Blora, Tuturpedia.com — Anggota Komisi IX DPR RI, Edy Wuryanto, menekankan bahwa implementasi program Makan Bergizi Gratis (MBG) di Blora harus menggunakan pendekatan yang berakar pada masyarakat lokal dan selaras dengan kearifan daerah. Ia menilai, keberhasilan program nasional ini terletak pada pelibatan aktif petani dan peternak lokal sebagai pemasok utama bahan baku.
Penegasan ini disampaikan Edy Wuryanto dalam Focus Group Discussion (FGD) lintas sektor yang membahas implementasi MBG di Blora pada Senin (27/10/2025). Acara tersebut dihadiri oleh perwakilan Badan Gizi Nasional (BGN), Dinas Kesehatan, Dinas Pertanian dan Peternakan, serta pemangku kepentingan daerah lainnya.
“Pendekatan program MBG sebaiknya tidak bersifat top-down.
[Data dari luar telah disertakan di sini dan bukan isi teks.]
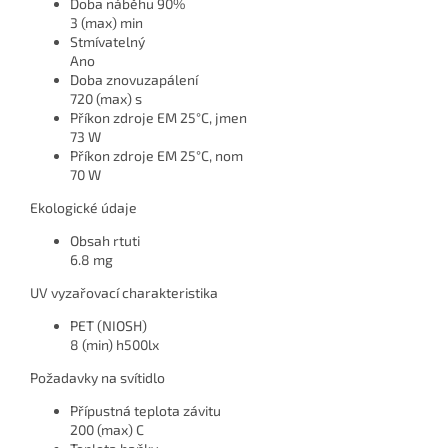
Doba náběhu 90%
3 (max) min
Stmívatelný
Ano
Doba znovuzapálení
720 (max) s
Příkon zdroje EM 25°C, jmen
73 W
Příkon zdroje EM 25°C, nom
70 W
Ekologické údaje
Obsah rtuti
6.8 mg
UV vyzařovací charakteristika
PET (NIOSH)
8 (min) h500lx
Požadavky na svítidlo
Přípustná teplota závitu
200 (max) C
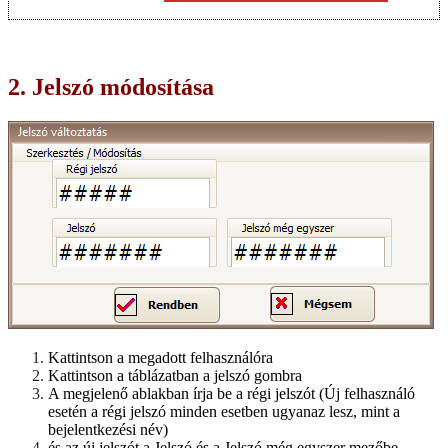
2. Jelszó módosítása
Kattintson a megadott felhasználóra
Kattintson a táblázatban a jelszó gombra
A megjelenő ablakban írja be a régi jelszót (Új felhasználó
esetén a régi jelszó minden esetben ugyanaz lesz, mint a
bejelentkezési név)
és az új jelszót a Jelszó és a Jelszó még egyszer mezőbe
Justru harus melibatkan masyarakat lokal, terutama petani dan peternak, dalam menyediakan pasokan bahan baku bagi Satuan Pelayanan Pemenuhan Gizi (SPPG),” ujar Edy Wuryanto.
Menurutnya, keterlibatan masyarakat lokal tidak hanya menjamin pasokan bahan baku, tetapi juga memastikan program berjalan dengan pendekatan yang berpihak kepada rakyat.
MBG Sebagai Kelanjutan Nilai Gotong Royong
Lebih lanjut, Edy Wuryanto menilai bahwa MBG bukan sekadar kebijakan pemerintah pusat, melainkan kelanjutan dari nilai-nilai luhur bangsa Indonesia yang telah hidup turun-temurun, yaitu semangat gotong royong, kepedulian, dan berbagi kepada sesama. Oleh karena itu, ia mendorong agar promosi dan edukasi program MBG di Blora mengangkat tradisi dan kearifan lokal.
“Program ini akan lebih diterima masyarakat jika dikaitkan dengan budaya yang mereka kenal,” ungkapnya.
Sebagai contoh, Edy menyoroti nilai-nilai Sedulur Sikep dari ajaran Samin Surosentiko, tokoh asal Blora yang dikenal menjunjung tinggi kesederhanaan, kejujuran, dan solidaritas sosial. Dalam tradisi masyarakat Samin, setiap tamu selalu dijamu dengan makanan terbaik sebagai simbol penghormatan dan persaudaraan.
“Semangat memberi makan kepada orang lain sudah menjadi bagian dari budaya kita jauh sebelum ada program pemerintah. Tentu bukan hanya formalitas, tapi memberikan menu terbaik. Seperti inilah yang perlu diangkat dalam promosi MBG agar masyarakat merasa bahwa program ini lahir dari akar budayanya sendiri,” tutup Edy, menekankan bahwa MBG harus dimaknai sebagai gerakan moral dan budaya.